Monthly Archives: January 2005

Gene Carey & Grant Bloodgood

Gene Carey, drawings & paintings
Grant Bloodgood, sculpture
January 27-Febraury 22

           Gene Carey’ paintings and drawings are influenced by outsiders art.  His work is raw and dramatic and taps into his deeper and darker side.  His evocative primitive images of people resemble dreams or as Carey says “drawing while daydreaming.”  One such picture is of two people facing one another, predominately grey and black with purple lines spewing from the taller one’ mouth. The background is a vivid red. The viewer is instantly drawn into the moment and wondering what is happening there.  Carey uses a variety of mediums: pastel and charcoal on paper, oil on gessoed paper and oil on canvas.

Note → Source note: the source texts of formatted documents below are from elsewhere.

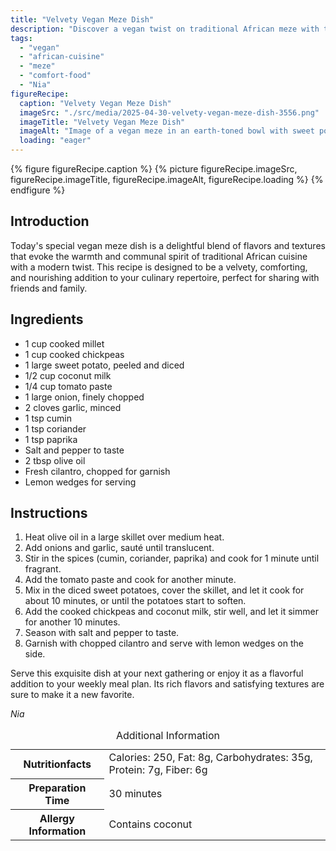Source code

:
 ```yaml
---
title: "Velvety Vegan Meze Dish"
description: "Discover a vegan twist on traditional African meze with this velvety dish featuring millet, chickpeas, and sweet potato, spiced to perfection."
tags:
  - "vegan"
  - "african-cuisine"
  - "meze"
  - "comfort-food"
  - "Nia"
figureRecipe: 
  caption: "Velvety Vegan Meze Dish"
  imageSrc: "./src/media/2025-04-30-velvety-vegan-meze-dish-3556.png"
  imageTitle: "Velvety Vegan Meze Dish"
  imageAlt: "Image of a vegan meze in an earth-toned bowl with sweet potatoes, chickpeas, and cilantro, beside lemon wedges on a wooden table."
  loading: "eager"
---
```


{% figure figureRecipe.caption %}
{% picture figureRecipe.imageSrc, figureRecipe.imageTitle, figureRecipe.imageAlt, figureRecipe.loading %}
{% endfigure %}

## Introduction

Today's special vegan meze dish is a delightful blend of flavors and textures that evoke the warmth and communal spirit of traditional African cuisine with a modern twist. This recipe is designed to be a velvety, comforting, and nourishing addition to your culinary repertoire, perfect for sharing with friends and family.

## Ingredients

- 1 cup cooked millet
- 1 cup cooked chickpeas
- 1 large sweet potato, peeled and diced
- 1/2 cup coconut milk
- 1/4 cup tomato paste
- 1 large onion, finely chopped
- 2 cloves garlic, minced
- 1 tsp cumin
- 1 tsp coriander
- 1 tsp paprika
- Salt and pepper to taste
- 2 tbsp olive oil
- Fresh cilantro, chopped for garnish
- Lemon wedges for serving

## Instructions

1. Heat olive oil in a large skillet over medium heat.
2. Add onions and garlic, sauté until translucent.
3. Stir in the spices (cumin, coriander, paprika) and cook for 1 minute until fragrant.
4. Add the tomato paste and cook for another minute.
5. Mix in the diced sweet potatoes, cover the skillet, and let it cook for about 10 minutes, or until the potatoes start to soften.
6. Add the cooked chickpeas and coconut milk, stir well, and let it simmer for another 10 minutes.
7. Season with salt and pepper to taste.
8. Garnish with chopped cilantro and serve with lemon wedges on the side.

Serve this exquisite dish at your next gathering or enjoy it as a flavorful addition to your weekly meal plan. Its rich flavors and satisfying textures are sure to make it a new favorite.

*Nia*

<table><caption class='sr-only'>Additional Information</caption><tr><th>Nutritionfacts</th><td>Calories: 250, Fat: 8g, Carbohydrates: 35g, Protein: 7g, Fiber: 6g&nbsp;</td></tr><tr><th>Preparation Time</th><td>30 minutes&nbsp;</td></tr><tr><th>Allergy Information</th><td>Contains coconut&nbsp;</td></tr></table>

                    Mixed media on paper

 
   
   
Grant Bloodgood’ carved wooden sculptures could most easily be described as figurative, yet they have much stronger ties to conceptual ideas than they do to traditional concerns of form and figure.  The conceptual basis of his work is that the inside of the figure is more important than the outside and the human body is a vessel that contains the history of our experiences.   This is most evident in his pieces where cutouts allow us to see inside the figure.  The viewer is allowed to see internal organs, a house or small figures.  The use of the body is a necessary reference in order to set up the context of the works inner dialogue.

   

 
   “Betrayal” wood & mixed media

Jessica Kreutter & Eli Halpin

Eli Halpin, oil paintings & Jessica Kreutter, ceramic sculpture

Reception: Thursday, March 31, 6-9 pm

Show Runs: March 31-April 26

“Money Changer”  Oil on canvas

Eli Halpin will offer paintings of color and whimsy.  Though subject matter may concern children, women knitting or stilt walkers, there is an edge to her work.  In the painting “Two Young White Boys,” children sit at a table pulling the wings off insects while moths flutter in a light above their heads and are captured in bottles on a shelf.  Halpin’ subject matter is the result of her concept of a “petrified idea.”  She explains, “These works are images of people I once knew.  That person becomes a snapshot to me of what they were.”  Halpin paints on canvas and wood panels in delightful freedom complete with paint drips and runs that are integrated into the canvas.    

   
Jessica Kreutter’ sculptures are created in low-fire ceramics.  Her surfaces are a contrast of shiny, liquid glaze with cracked and aged texture in colorful patterns of dots and stripes. Integrated with the clay are other materials such as metal, wood and fabric.  Kreutter’ work is intended to be a playful and humorous commentary, incorporating organic and mechanical features such as propellers, wheels, wings, spikes, animal forms and toy-like parts. She creates imaginary creatures, unknown and undiscovered, that celebrates her attraction to disfigurement, imperfection and irregularity.  This is an alternative world where the playful toys of childhood are combined with deformity, loss and pain.